#### [Supplied material]

──────────────────────────────

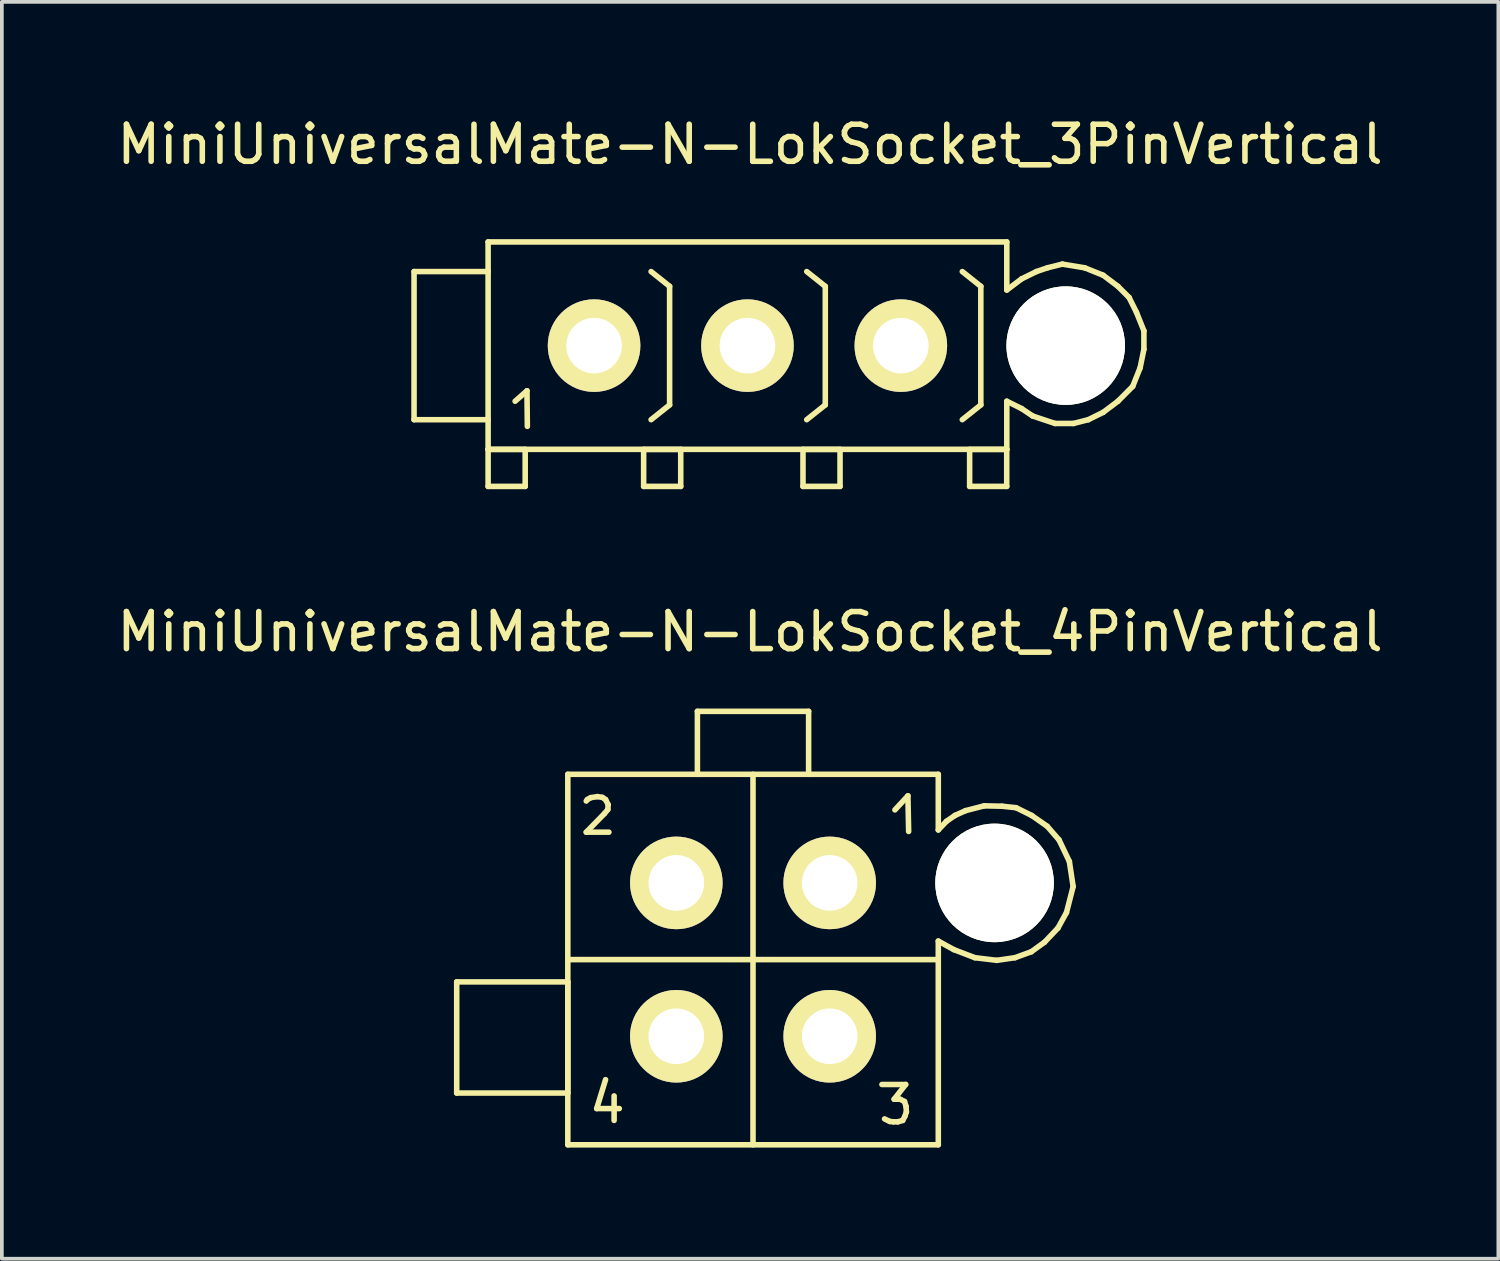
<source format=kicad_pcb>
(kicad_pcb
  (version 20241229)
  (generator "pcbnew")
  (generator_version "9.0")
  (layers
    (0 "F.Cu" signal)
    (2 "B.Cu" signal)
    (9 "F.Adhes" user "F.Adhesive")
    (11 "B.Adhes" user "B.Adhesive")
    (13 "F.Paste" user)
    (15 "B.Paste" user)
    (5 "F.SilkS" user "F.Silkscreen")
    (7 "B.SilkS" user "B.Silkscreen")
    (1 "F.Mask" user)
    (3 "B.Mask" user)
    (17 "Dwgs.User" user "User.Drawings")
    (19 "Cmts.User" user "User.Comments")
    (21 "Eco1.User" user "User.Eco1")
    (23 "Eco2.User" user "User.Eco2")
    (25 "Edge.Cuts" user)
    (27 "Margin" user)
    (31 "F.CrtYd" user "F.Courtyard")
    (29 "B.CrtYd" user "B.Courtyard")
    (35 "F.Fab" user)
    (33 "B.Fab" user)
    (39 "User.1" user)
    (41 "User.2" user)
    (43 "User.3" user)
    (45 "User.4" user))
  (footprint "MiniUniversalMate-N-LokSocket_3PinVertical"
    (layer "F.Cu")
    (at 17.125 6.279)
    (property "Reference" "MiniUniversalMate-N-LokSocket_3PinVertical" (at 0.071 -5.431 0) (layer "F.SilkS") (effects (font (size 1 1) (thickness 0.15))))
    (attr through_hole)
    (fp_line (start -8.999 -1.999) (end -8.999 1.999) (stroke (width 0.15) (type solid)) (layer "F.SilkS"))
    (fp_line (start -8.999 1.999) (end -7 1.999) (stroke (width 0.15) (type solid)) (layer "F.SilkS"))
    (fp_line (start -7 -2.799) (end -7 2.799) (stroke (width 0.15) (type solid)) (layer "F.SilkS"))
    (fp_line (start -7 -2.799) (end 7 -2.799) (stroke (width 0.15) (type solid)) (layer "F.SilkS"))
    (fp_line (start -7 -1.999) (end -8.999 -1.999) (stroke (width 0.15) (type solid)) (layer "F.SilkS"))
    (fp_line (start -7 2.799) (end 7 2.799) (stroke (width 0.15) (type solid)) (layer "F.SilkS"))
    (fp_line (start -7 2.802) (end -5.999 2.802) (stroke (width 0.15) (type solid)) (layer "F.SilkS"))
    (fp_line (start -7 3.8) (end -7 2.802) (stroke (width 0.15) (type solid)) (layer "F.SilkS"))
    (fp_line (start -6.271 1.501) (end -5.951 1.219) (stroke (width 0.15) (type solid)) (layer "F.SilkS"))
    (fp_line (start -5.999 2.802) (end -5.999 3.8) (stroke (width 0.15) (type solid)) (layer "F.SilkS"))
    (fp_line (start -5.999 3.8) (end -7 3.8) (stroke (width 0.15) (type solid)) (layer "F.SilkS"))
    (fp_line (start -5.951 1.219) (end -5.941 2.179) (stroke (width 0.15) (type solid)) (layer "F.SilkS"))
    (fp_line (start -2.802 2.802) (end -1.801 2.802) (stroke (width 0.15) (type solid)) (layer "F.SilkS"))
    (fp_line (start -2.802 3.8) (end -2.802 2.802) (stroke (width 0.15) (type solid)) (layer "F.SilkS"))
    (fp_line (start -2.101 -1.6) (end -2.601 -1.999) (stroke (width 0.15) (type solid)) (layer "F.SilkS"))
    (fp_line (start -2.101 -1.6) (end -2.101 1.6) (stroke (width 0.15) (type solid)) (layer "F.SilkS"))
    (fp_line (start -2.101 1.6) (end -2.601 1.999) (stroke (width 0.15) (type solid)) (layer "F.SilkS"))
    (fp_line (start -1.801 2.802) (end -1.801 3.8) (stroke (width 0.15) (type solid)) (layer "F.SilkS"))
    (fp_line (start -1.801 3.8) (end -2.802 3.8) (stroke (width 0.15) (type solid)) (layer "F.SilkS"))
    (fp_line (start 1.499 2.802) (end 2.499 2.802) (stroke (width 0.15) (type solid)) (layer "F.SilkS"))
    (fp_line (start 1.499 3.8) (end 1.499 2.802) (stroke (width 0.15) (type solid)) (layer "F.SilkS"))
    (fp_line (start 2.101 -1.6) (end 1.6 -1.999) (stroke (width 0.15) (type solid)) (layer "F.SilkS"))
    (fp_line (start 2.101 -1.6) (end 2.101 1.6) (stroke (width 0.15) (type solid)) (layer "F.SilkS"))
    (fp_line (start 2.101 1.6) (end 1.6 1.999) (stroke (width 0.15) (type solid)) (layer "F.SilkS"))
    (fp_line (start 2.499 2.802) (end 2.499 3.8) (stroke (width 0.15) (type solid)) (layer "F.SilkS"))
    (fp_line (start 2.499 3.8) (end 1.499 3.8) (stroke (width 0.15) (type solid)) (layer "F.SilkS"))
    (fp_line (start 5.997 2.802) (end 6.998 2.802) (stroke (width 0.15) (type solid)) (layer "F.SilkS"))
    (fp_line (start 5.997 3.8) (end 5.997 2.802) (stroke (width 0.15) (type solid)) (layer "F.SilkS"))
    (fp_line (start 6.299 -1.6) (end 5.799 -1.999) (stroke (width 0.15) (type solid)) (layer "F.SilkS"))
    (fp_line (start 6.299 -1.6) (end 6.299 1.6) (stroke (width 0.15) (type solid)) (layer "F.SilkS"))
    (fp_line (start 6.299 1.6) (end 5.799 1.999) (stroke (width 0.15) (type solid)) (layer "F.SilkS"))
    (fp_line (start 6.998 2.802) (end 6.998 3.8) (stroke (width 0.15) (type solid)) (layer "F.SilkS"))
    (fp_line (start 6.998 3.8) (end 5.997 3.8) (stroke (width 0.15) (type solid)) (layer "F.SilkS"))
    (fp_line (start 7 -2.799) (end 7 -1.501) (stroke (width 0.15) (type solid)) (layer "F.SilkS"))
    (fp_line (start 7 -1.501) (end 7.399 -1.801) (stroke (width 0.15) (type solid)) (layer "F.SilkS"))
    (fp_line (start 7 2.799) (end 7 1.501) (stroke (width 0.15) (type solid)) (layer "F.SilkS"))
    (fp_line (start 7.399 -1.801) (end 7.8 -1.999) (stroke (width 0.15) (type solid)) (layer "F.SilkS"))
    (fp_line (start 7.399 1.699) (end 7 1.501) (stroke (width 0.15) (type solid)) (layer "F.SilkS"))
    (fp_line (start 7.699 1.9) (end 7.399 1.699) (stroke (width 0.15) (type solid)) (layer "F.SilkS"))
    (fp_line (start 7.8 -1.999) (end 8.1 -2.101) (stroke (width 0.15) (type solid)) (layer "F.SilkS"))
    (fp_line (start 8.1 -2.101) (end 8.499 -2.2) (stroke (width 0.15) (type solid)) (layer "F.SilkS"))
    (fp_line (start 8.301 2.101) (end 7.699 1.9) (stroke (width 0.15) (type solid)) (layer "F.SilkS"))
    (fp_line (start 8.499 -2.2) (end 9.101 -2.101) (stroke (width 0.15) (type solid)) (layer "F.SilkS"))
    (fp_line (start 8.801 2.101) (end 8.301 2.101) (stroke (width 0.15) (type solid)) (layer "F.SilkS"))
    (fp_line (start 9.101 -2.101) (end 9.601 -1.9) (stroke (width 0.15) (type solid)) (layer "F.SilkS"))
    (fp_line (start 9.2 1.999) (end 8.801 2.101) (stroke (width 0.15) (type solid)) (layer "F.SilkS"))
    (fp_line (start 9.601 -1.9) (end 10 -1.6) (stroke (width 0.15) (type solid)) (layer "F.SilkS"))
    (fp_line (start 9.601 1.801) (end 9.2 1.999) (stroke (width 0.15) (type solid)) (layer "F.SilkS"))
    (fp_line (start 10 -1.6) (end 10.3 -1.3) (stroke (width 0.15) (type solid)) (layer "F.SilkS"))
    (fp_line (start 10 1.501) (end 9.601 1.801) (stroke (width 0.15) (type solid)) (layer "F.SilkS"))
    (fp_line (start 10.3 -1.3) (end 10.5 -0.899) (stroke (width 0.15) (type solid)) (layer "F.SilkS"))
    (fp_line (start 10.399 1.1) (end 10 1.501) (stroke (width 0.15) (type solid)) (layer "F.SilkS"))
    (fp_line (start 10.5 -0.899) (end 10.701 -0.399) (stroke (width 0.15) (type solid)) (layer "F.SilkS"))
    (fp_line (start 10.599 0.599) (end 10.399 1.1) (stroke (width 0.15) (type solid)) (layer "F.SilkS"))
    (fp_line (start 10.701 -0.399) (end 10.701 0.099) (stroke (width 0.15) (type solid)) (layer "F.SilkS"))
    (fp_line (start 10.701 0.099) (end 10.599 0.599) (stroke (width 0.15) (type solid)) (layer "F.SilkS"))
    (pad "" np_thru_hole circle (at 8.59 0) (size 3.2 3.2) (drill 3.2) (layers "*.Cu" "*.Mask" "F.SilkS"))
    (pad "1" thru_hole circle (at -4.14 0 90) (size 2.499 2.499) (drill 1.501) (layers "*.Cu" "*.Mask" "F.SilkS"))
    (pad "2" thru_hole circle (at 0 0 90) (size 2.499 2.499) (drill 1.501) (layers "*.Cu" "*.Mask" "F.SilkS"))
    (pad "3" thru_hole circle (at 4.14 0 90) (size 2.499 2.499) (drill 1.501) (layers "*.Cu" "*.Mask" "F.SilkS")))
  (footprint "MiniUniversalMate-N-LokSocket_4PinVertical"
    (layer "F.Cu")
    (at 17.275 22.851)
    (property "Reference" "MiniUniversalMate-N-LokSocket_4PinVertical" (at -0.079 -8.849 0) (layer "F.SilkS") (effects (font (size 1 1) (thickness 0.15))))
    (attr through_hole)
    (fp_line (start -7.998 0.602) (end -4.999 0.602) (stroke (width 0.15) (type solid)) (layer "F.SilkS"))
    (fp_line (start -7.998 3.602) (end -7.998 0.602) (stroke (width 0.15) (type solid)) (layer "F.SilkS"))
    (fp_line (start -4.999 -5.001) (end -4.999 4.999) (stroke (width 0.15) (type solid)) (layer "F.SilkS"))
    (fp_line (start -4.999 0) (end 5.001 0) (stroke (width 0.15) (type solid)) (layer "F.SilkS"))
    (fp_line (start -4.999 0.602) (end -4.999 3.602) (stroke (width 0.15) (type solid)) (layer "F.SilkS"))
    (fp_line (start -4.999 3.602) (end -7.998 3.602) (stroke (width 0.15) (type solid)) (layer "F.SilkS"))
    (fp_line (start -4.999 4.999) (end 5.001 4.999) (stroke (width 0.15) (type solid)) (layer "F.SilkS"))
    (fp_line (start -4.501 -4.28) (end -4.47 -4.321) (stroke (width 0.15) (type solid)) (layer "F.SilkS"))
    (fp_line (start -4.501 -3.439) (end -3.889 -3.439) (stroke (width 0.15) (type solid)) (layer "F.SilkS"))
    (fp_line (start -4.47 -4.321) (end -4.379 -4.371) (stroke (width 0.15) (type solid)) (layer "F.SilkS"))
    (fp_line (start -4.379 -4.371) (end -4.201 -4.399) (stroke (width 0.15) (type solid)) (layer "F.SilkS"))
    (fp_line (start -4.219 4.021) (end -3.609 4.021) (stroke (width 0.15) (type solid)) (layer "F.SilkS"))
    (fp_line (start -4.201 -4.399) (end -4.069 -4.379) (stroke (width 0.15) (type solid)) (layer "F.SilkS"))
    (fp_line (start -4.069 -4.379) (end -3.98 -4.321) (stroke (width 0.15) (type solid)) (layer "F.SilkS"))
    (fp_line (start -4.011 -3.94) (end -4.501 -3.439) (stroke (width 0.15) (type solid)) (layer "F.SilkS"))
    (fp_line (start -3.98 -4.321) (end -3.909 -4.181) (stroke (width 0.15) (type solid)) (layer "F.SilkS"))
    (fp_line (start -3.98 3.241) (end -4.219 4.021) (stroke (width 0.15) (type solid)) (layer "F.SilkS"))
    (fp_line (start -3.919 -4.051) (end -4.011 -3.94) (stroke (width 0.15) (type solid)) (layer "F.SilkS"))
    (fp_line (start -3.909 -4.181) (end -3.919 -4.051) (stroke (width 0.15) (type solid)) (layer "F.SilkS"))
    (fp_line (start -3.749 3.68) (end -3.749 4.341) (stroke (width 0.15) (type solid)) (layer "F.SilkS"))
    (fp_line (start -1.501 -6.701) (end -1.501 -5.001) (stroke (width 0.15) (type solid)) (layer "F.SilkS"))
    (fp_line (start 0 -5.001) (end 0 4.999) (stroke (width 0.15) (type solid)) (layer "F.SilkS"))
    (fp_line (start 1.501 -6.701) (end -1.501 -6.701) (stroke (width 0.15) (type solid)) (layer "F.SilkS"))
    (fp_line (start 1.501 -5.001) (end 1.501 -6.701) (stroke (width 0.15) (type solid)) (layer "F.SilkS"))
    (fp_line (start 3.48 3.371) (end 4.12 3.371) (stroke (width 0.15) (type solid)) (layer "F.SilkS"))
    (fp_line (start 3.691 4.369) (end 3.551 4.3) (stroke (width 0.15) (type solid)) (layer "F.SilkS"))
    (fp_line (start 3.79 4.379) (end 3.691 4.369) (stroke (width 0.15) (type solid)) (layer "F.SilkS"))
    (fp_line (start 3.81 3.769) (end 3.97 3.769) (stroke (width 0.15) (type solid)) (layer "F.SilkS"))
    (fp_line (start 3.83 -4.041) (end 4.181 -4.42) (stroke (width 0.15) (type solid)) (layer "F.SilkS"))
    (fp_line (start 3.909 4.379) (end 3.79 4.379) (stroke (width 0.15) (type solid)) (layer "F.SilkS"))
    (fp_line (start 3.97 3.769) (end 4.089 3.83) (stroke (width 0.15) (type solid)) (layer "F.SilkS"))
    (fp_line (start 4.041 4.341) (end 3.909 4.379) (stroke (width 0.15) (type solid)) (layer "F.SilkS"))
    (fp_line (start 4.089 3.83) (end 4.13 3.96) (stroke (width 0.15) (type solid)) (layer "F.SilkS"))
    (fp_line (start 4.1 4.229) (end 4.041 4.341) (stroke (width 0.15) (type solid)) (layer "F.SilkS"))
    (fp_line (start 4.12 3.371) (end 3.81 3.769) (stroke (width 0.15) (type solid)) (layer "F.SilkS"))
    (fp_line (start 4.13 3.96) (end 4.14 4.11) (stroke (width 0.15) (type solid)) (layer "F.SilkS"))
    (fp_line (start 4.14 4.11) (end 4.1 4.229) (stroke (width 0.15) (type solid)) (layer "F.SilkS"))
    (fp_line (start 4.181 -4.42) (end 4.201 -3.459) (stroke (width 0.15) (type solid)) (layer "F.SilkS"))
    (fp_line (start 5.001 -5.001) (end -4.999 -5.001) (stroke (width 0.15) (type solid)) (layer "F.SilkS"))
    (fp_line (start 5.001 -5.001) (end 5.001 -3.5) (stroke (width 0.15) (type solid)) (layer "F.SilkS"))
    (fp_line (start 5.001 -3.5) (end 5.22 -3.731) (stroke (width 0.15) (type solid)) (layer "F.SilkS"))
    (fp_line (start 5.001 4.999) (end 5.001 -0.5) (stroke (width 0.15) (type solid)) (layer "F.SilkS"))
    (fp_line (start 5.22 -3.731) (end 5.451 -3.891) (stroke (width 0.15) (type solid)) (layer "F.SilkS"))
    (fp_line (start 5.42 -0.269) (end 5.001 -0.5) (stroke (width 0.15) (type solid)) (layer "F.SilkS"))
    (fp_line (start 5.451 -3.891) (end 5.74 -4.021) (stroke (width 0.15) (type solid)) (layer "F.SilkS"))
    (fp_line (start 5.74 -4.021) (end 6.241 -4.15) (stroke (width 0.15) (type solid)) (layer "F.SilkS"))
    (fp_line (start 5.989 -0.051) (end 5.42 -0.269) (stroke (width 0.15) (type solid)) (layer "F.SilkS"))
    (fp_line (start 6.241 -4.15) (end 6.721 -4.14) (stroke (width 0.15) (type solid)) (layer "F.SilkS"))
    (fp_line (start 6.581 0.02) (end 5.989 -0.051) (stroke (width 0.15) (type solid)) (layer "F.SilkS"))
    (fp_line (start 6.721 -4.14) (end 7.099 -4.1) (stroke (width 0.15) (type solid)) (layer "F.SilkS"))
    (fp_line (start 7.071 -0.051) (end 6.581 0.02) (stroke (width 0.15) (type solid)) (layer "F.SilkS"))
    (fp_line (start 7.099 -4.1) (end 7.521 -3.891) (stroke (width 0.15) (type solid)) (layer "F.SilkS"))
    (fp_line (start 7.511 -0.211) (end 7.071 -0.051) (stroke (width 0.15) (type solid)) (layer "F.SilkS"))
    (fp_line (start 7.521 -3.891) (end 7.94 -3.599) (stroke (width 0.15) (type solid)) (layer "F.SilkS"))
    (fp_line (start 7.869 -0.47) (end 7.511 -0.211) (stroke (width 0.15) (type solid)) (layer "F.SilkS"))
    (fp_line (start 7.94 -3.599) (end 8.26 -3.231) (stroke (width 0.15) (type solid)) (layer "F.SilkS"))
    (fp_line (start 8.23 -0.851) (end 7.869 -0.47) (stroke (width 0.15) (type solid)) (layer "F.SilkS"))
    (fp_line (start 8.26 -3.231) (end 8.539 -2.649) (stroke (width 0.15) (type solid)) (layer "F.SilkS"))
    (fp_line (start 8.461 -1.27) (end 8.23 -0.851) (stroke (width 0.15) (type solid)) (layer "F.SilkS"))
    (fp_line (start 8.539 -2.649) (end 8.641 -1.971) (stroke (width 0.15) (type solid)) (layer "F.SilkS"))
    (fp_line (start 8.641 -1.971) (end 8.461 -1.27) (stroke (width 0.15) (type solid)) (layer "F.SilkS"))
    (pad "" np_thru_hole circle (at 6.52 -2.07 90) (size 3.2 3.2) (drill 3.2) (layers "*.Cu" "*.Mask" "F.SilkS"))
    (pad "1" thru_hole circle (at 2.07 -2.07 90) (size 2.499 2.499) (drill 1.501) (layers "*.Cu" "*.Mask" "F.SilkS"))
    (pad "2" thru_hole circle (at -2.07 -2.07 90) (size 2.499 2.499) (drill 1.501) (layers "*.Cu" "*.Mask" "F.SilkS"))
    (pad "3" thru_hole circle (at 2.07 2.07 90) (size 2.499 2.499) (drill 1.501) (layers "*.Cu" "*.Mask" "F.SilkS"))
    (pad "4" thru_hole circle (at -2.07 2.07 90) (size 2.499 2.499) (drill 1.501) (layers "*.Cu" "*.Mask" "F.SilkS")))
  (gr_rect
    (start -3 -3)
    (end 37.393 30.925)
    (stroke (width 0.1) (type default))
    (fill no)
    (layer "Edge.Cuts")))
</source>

──────────────────────────────

#### [What is needed]
Which lines run from the one containing "circle (at 6.52" to the end of the data? Output them exactly, with nothing added.

#### [Response area]
    (pad "" np_thru_hole circle (at 6.52 -2.07 90) (size 3.2 3.2) (drill 3.2) (layers "*.Cu" "*.Mask" "F.SilkS"))
    (pad "1" thru_hole circle (at 2.07 -2.07 90) (size 2.499 2.499) (drill 1.501) (layers "*.Cu" "*.Mask" "F.SilkS"))
    (pad "2" thru_hole circle (at -2.07 -2.07 90) (size 2.499 2.499) (drill 1.501) (layers "*.Cu" "*.Mask" "F.SilkS"))
    (pad "3" thru_hole circle (at 2.07 2.07 90) (size 2.499 2.499) (drill 1.501) (layers "*.Cu" "*.Mask" "F.SilkS"))
    (pad "4" thru_hole circle (at -2.07 2.07 90) (size 2.499 2.499) (drill 1.501) (layers "*.Cu" "*.Mask" "F.SilkS")))
  (gr_rect
    (start -3 -3)
    (end 37.393 30.925)
    (stroke (width 0.1) (type default))
    (fill no)
    (layer "Edge.Cuts")))
</source>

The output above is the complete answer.